Par Séraphine Charpentier – TV5.ORG
C’est ce jeudi 10 septembre que les combattants djihadistes affiliés à al-Qaïda passent à l’assaut. Leur cible: le camp militaire de Dioura, au centre du pays. Une première salve de combattants a attaqué par l’ouest la base tenue par les Forces armées maliennes (FAMa), « pour brouiller les pistes », révèle RFI.
En réalité, au même moment, d’autres combattants sont arrivés par l’est « à pied, à moto ou à bord de véhicules lourdement armés ». Ils parviennent ainsi à s’emparer du camp, l’un des plus importants de la région du centre. Les combattants ont quitté le camp après l’attaque et sont revenus le lendemain, selon un élu local contacté par l’Agence France-Presse. « L’armée n’a pas envoyé de renforts sur place », précisait cette personne.
« L’une des attaques les plus meurtrières subies par l’armée »
Le secteur avait été « quasiment bouclé » par les djihadistes plusieurs jours en amont de l’attaque, précisent nos confrères. Plusieurs dizaines de militaires de l’armée régulière sont décédés dans l’attaque. Cinq paramilitaires de la société russe rattachée au ministère de la Défense, Africa Corps, ont également été tués, d’après des informations TV5MONDE.
Il s’agit de « l’une des attaques les plus meurtrières subies par l’armée depuis une dizaine d’année », estime RFI. « Quelques dizaines » de militaires maliens ont également été faits prisonniers, détaillent nos confrères.

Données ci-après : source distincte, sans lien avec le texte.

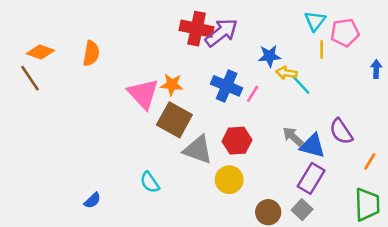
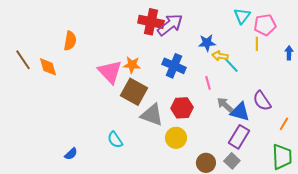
yellow line: (322, 49) -> (257, 44), moved
orange diamond: (40, 52) -> (48, 67), moved, turned 55
pink line: (253, 94) -> (208, 83), moved, turned -48

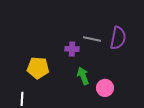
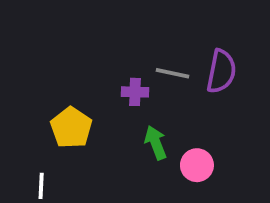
yellow pentagon: (38, 68) -> (71, 128), turned 30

Lire la vidéo
L’armée malienne a affirmé avoir contenu l’attaque et l’avoir repoussée. Dans un communiqué diffusé ce lundi 14 septembre, elle affirme que des opérations « aéroterrestres » et des unités déployées ont mené des actions de « recherche et de neutralisation » des djihadistes dans le secteur de Diaoura.
« Hier dimanche, des hélicoptères de l’armée faisaient la ronde dans le secteur et ont mené quelques frappes à la périphérie de la ville », a indiqué un responsable local de la société civile à l’Agence France-Presse.
Un camp déjà pris pour cible
À une cinquantaine de kilomètres de la ville, un groupe de « terroristes » camouflé sous de la végétation a notamment été « localisé, ciblé et frappé avec précision ». Des fuyards ont aussi été « poursuivis et neutralisés », révèle le communiqué des FAMa.
Ce dimanche 13 septembre, des opérations aéroterrestres « neutralisaient » des assaillants de Dioura, équipés de motos et cachés sous un « couvert végétal », au sud-ouest de la ville, peut-on lire dans un autre communiqué.
Pourtant, la réalité sur le terrain semble différer, plusieurs jours après l’attaque de jeudi. Le camp de l’armée malienne à Dioura est en effet toujours abandonné, selon nos informations.
Le camp militaire de Dioura a été la cible des djihadistes et des rebelles du FLA à plusieurs reprises ces dernières années. Le JNIM y avait notamment revendiqué la mort d’une quarantaine de soldats, en mai 2025.
L’attaque intervient dans un contexte sécuritaire tendu au Mali. Le 18 juillet, au moins 50 autres militaires ont été tués dans une embuscade tendue par la coalition d’indépendantistes touareg et de djihadistes à Anéfis, dans le nord du pays.